# Task details
Which lines in the rows below contain the string "sQuery"? Select each of them and copy it out in full.
======== Data shown
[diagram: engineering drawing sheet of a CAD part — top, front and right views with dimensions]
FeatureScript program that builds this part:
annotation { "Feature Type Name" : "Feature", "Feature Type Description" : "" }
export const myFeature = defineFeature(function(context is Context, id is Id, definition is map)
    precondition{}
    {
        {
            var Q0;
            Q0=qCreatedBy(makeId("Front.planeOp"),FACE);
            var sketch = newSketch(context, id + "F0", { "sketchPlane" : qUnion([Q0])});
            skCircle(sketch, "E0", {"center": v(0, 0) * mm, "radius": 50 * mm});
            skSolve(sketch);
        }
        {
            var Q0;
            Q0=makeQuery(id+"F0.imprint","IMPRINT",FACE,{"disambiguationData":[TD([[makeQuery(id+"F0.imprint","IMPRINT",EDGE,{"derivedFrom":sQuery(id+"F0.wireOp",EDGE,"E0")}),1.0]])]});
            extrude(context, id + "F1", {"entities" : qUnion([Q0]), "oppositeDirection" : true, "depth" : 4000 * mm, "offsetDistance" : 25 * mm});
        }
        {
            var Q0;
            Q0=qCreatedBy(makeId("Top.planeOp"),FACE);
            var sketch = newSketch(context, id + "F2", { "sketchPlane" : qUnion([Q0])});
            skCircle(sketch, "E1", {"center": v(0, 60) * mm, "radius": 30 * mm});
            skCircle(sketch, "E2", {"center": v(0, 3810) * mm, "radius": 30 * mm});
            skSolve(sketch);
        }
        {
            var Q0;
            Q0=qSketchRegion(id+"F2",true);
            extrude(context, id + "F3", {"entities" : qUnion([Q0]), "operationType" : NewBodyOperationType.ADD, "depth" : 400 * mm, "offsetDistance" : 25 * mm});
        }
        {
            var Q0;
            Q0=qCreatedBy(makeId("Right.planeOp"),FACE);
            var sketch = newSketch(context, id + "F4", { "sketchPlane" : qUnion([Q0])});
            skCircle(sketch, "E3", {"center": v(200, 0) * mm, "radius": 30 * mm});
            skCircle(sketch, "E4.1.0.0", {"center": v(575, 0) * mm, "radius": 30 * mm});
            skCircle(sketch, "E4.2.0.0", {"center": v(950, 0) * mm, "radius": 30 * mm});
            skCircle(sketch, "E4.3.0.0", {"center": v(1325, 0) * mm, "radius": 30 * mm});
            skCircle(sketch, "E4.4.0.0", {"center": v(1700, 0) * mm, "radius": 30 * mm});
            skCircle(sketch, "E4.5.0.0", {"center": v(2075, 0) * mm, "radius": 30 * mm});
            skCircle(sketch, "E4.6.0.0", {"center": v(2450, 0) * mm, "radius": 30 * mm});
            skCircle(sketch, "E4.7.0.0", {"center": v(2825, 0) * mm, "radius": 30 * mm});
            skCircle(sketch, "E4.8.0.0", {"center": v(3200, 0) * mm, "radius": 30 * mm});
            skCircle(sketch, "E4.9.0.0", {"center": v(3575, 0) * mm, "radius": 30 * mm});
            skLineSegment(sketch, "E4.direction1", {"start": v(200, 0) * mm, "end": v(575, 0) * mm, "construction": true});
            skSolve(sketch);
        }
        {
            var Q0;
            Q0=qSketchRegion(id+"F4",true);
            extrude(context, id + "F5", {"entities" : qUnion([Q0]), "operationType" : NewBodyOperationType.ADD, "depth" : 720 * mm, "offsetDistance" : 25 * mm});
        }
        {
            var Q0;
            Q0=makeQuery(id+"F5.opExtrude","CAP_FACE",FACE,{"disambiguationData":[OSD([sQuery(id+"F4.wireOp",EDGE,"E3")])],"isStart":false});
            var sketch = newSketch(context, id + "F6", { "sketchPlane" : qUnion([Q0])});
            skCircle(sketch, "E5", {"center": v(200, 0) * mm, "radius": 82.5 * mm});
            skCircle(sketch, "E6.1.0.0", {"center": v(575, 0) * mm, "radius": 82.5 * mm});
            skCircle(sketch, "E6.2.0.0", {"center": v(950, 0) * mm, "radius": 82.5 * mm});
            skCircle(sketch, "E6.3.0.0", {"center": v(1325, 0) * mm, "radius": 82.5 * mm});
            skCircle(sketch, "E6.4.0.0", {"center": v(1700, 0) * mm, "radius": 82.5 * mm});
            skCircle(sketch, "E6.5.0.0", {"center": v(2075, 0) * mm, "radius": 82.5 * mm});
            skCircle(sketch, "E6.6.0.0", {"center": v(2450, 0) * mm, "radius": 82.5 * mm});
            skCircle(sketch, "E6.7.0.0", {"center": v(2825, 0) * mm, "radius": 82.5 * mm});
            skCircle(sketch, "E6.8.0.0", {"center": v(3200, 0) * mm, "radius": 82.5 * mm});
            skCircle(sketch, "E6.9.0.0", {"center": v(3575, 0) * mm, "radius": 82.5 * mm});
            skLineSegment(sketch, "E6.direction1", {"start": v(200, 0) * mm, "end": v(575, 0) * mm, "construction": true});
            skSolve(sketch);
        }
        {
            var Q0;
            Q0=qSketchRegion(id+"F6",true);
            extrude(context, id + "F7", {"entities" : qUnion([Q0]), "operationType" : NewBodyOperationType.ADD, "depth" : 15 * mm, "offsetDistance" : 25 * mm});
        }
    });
================
# Finished exercise
            Q0=makeQuery(id+"F0.imprint","IMPRINT",FACE,{"disambiguationData":[TD([[makeQuery(id+"F0.imprint","IMPRINT",EDGE,{"derivedFrom":sQuery(id+"F0.wireOp",EDGE,"E0")}),1.0]])]});
            Q0=makeQuery(id+"F5.opExtrude","CAP_FACE",FACE,{"disambiguationData":[OSD([sQuery(id+"F4.wireOp",EDGE,"E3")])],"isStart":false});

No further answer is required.